Job item =
Output the following lines exactly as they appear, without the pictures.

Data excerpts =
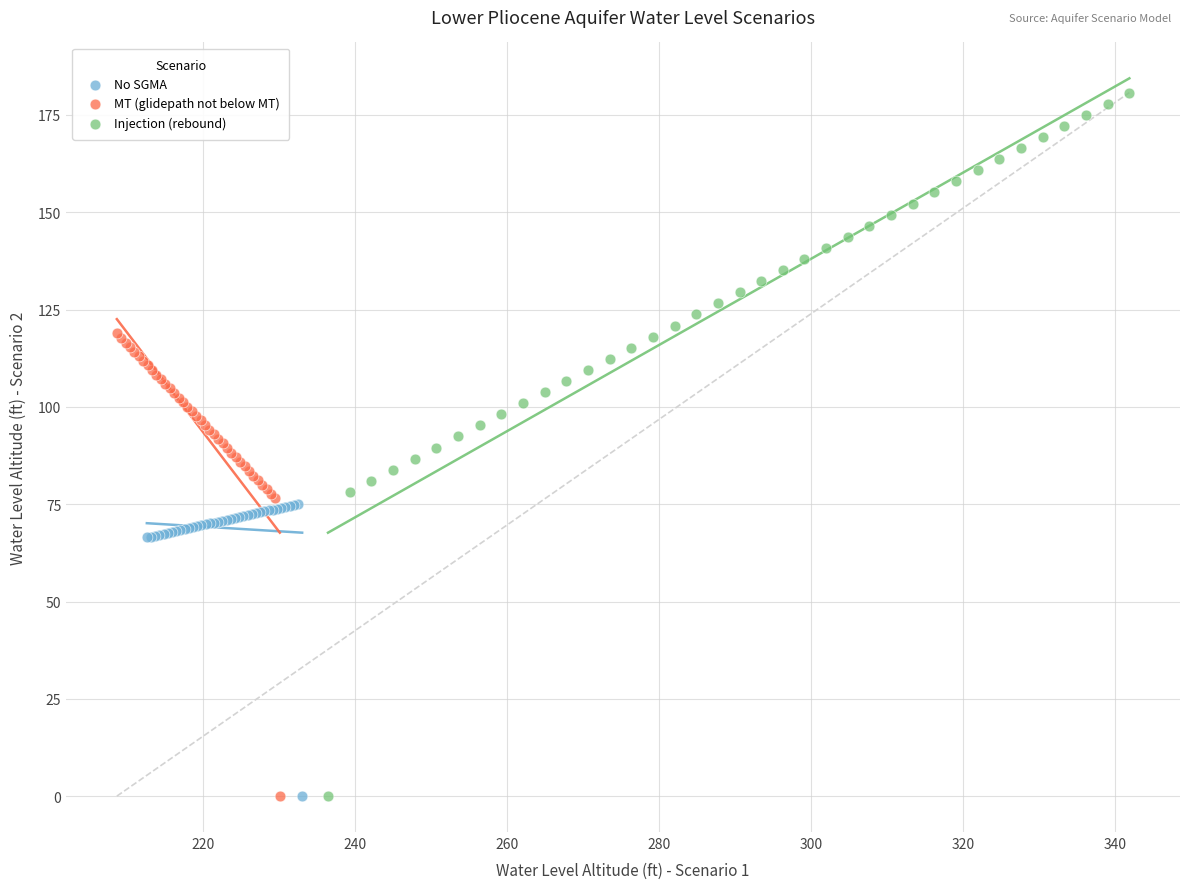

Which series reaches the maximum Y coordinate?

Injection (rebound)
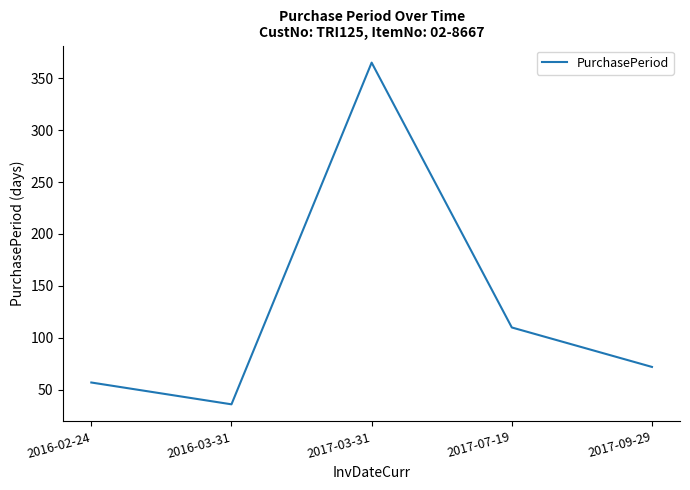

What is the difference between the second highest and second lowest values?

53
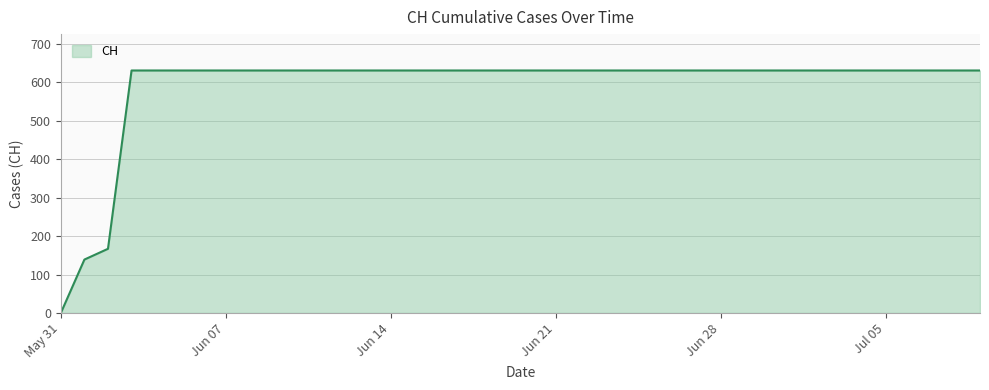

What is the maximum value shown in the chart?

631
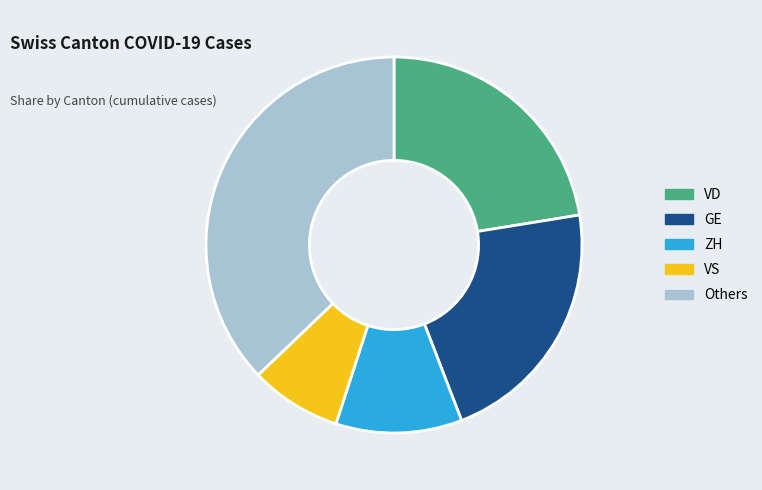

How many slices are in this pie chart?

5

Solution for this problem =
Which series reaches the maximum Y coordinate?

Injection (rebound)

What is the difference between the second highest and second lowest values?

53

What is the maximum value shown in the chart?

631

How many slices are in this pie chart?

5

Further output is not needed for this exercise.